Der Tagesspiegel: Regierungsberater kritisiert Protest der Klinikärzte
Berlin (ots)
Vor den heute beginnenden Protestaktionen der Klinikärzte hat der Gesundheitsökonom Karl Lauterbach Kritik an den Forderungen der Mediziner geübt. Den Funktionären fällt nichts ein als der Ruf nach mehr Geld, sagte Lauterbach dem Berliner "Tagesspiegel" (Montagsausgabe). Das Problem liege aber in schlechtem Management und ungerechter Einkommensverteilungin den Krankenhäusern. Junge Assistenzärzte müssten unter unattraktiven Bedingungen arbeiten, Chefärzte verdienten sehr häufig mehr als eine Million und mitunter bis zu fünf Millionen Euro im Jahr. Der Vorsitzende des Klinikärzteverbands Marburger Bund, Frank Ulrich Montgomery, hingegen sprach von staatlichem Lohnraub und bodenlosem Zynismus. Einerseits hofiere man die Ärzte an den Universitätskliniken als wissenschaftliche Elite, andererseits mute man ihnen Einkommenskürzungen von 15 Prozent zu, sagte er dem Tagesspiegel.
Die Union forderte bessere Perspektiven für die Beschäftigten in Gesundheitsberufen. Andreas Storm (CDU) kritisierte insbesondere das Übermaß an Bürokratisierung. Klinikärzte verbrächten 30 Prozent ihrer Arbeitszeit mit Dingen, die mit ihrer eigentlichen Aufgabe nichts zu tun hätten, sagte er dem Tagesspiegel. Immer mehr Medizinstudenten entschieden sich gegen den Arztberuf, und immer mehr Ärzte gingen ins Ausland. Letzteres könnte zum Massenproblem werden, ersteres ist schon eins.

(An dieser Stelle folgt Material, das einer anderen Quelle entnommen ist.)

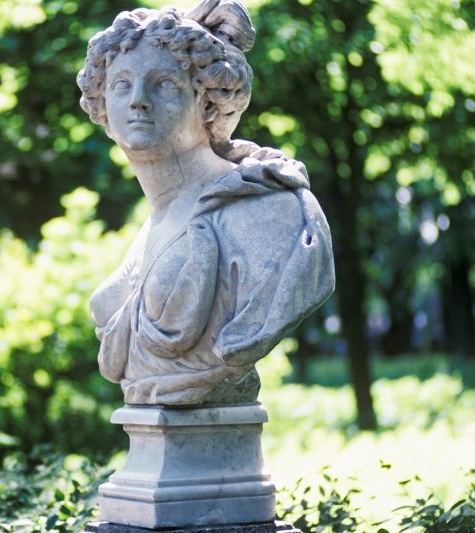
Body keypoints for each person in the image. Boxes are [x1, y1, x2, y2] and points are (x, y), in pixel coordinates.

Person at [76, 0, 335, 405]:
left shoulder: (268, 211)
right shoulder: (155, 225)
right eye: (121, 84)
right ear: (102, 105)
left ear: (209, 102)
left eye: (164, 83)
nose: (138, 100)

In der Haltung zu überlangen Arbeitszeiten gebe es unter den Ärzten keine klare Linie, sagte Lauterbach. Manche wehrten sich gegen Überstunden, andere fühlten sich finanziell darauf angewiesen. Auch deshalb gebe es in den Kliniken keine sauber funktionierenden Schichtsysteme. Das Hauptproblem sei aber die nicht leistungsgerechte Bezahlung. Anders als etwa in den USA lasse sich hier zu Lande mit der Behandlung von privat Versicherten viel, mit der Behandlung gesetzlich Versicherter aber nur wenig Geld verdienen. Leidtragende seien Kassenpatienten und junge Klinikärzte. Dieses System ist ungerecht und muss überwunden werden, so der Berater von Gesundheitsministerin Ulla Schmidt (SPD).